> Required work
Extract the text of every record below, reproducing each line exactly as it appears, and omit the pictures from your answer.

[Source material Boundary: Start]

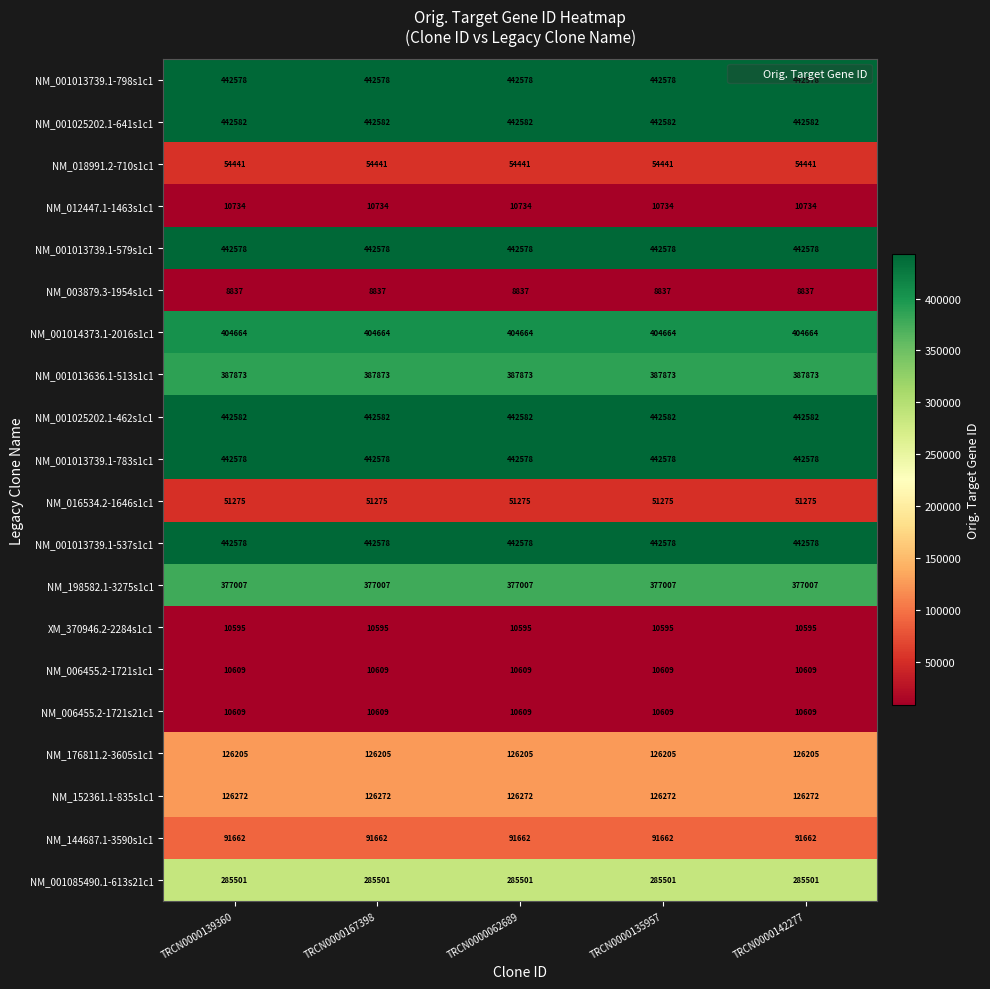

What is the spread (max minus min) of values at TRCN0000135957?

433745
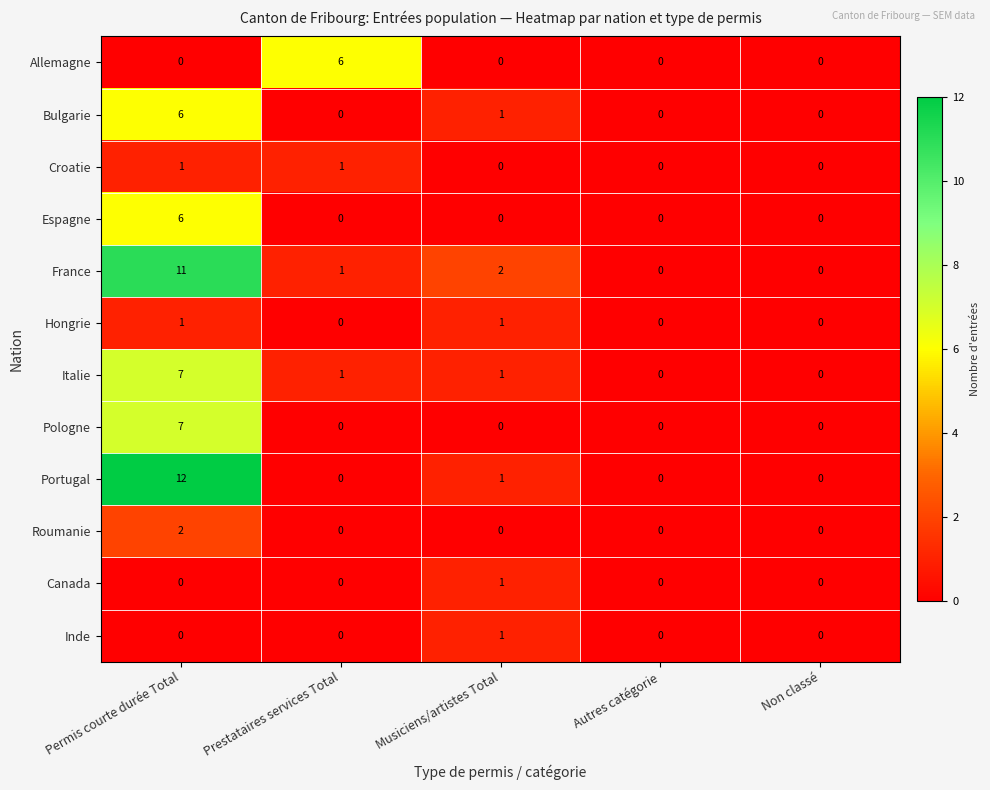

Which series has the largest range (max minus min)?

Portugal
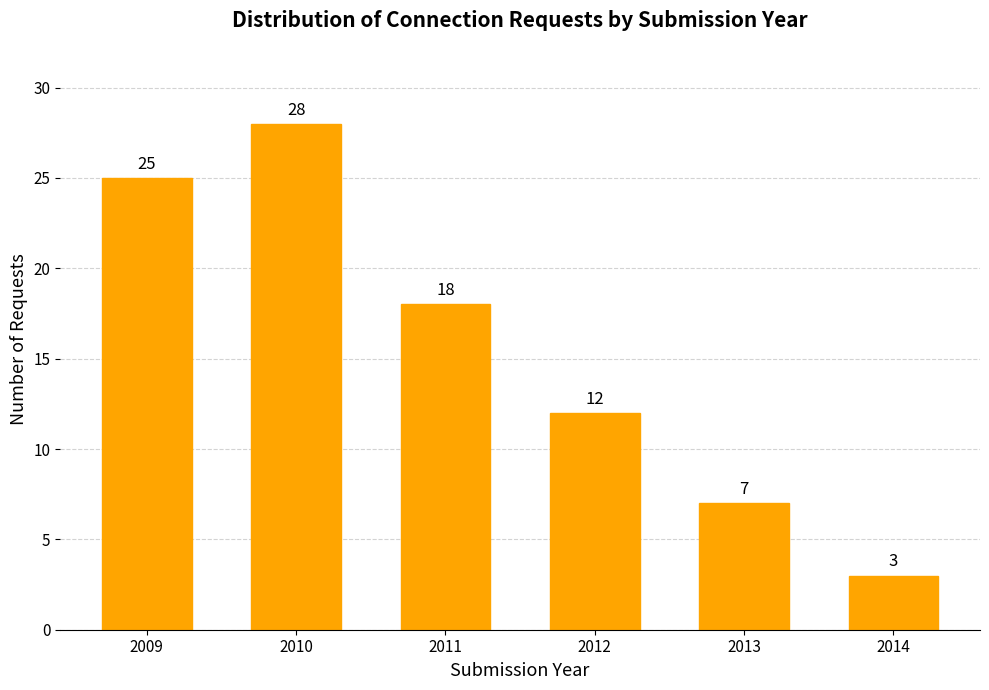

Rank the categories by value from highest to lowest.

2010, 2009, 2011, 2012, 2013, 2014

[Source material Boundary: End]

> Response below
What is the spread (max minus min) of values at TRCN0000135957?

433745

Which series has the largest range (max minus min)?

Portugal

Rank the categories by value from highest to lowest.

2010, 2009, 2011, 2012, 2013, 2014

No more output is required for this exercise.